▸ **Exercise aim**
Tally every line of the listing below that holds "area", then give the tally alone.

▸ **Input records**
========

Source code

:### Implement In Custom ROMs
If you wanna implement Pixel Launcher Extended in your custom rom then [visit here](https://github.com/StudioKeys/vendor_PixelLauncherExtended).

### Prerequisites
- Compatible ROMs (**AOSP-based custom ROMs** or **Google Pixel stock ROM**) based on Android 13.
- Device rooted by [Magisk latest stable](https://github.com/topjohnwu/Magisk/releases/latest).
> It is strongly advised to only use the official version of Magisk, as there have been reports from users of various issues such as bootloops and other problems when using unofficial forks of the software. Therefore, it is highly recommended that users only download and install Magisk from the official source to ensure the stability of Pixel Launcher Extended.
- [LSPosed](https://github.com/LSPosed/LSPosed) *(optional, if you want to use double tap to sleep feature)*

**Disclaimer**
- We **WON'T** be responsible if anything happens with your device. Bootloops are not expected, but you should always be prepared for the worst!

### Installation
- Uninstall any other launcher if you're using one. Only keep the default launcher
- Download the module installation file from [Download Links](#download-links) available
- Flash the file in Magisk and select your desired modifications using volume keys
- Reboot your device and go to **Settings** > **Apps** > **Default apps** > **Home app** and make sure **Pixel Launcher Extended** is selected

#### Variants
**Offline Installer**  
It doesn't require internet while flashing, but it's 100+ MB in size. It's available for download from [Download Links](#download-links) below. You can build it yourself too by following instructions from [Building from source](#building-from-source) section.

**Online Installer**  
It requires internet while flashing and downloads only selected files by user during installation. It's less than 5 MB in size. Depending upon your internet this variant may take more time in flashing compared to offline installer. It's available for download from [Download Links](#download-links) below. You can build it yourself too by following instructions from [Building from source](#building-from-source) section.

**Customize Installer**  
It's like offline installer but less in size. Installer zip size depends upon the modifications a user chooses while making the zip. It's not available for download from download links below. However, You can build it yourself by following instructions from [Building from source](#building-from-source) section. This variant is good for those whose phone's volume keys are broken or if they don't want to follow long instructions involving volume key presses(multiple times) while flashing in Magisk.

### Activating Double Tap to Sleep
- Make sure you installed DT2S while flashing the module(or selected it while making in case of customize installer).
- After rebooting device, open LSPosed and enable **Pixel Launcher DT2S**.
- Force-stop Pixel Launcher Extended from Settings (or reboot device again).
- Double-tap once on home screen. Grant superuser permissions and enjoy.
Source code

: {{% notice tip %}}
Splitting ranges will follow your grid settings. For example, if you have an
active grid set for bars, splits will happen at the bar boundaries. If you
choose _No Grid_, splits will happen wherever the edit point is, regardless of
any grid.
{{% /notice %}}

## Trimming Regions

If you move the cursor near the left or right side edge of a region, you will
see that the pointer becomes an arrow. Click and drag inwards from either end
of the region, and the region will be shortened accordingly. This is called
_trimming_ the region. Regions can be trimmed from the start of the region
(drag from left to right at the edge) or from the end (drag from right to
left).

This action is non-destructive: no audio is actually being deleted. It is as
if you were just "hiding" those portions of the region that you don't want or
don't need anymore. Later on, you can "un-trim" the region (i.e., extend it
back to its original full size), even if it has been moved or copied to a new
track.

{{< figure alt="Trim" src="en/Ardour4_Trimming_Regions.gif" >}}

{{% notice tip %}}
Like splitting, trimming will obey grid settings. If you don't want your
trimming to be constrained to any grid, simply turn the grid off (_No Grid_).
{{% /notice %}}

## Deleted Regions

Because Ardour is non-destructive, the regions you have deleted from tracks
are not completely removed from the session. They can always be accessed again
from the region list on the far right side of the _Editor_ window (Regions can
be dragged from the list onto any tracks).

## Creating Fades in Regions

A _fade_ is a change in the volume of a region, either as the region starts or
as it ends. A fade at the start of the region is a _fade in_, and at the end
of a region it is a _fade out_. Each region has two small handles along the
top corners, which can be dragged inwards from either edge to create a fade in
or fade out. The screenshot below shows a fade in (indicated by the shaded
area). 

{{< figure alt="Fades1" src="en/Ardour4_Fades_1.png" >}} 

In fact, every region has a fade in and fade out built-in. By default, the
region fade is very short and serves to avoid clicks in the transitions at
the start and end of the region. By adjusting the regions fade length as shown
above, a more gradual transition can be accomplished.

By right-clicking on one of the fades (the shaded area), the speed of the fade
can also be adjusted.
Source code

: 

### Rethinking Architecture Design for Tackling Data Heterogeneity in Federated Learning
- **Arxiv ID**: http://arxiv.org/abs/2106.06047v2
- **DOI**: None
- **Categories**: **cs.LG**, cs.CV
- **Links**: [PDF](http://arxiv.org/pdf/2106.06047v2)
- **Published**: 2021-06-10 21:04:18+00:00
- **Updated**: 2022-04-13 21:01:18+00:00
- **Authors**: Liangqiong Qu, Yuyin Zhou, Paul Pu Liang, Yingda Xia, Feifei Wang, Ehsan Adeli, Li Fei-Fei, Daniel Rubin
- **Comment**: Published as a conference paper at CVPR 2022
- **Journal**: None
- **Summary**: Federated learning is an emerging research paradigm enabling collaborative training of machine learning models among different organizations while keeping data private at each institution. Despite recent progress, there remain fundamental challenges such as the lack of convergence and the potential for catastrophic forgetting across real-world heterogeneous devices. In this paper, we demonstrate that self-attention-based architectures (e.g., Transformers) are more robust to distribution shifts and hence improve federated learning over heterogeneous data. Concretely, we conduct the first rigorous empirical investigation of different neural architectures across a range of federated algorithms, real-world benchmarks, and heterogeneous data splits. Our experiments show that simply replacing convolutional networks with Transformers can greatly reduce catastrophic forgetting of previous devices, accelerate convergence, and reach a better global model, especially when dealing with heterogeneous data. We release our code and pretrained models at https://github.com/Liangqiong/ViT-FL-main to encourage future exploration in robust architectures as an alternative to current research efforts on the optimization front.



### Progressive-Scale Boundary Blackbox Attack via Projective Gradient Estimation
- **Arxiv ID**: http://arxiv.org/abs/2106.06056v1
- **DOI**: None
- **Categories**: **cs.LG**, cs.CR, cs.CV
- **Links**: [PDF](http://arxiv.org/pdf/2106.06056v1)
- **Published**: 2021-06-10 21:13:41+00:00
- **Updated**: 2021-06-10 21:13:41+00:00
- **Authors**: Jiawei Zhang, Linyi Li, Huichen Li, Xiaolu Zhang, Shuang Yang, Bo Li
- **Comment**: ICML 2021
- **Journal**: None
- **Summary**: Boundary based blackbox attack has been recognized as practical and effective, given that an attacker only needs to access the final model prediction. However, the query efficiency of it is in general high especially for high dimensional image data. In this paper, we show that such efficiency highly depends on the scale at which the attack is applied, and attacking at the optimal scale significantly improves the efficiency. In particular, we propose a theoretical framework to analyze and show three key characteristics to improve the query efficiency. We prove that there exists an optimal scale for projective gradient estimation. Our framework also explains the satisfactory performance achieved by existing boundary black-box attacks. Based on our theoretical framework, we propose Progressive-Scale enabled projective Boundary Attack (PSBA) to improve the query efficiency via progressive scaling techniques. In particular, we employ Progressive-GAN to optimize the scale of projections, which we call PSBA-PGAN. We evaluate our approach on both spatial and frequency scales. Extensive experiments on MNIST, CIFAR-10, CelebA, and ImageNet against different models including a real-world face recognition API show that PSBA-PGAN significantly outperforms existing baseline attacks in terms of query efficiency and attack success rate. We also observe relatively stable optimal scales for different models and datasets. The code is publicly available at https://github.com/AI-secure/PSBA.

========

▸ **Result of the task**
2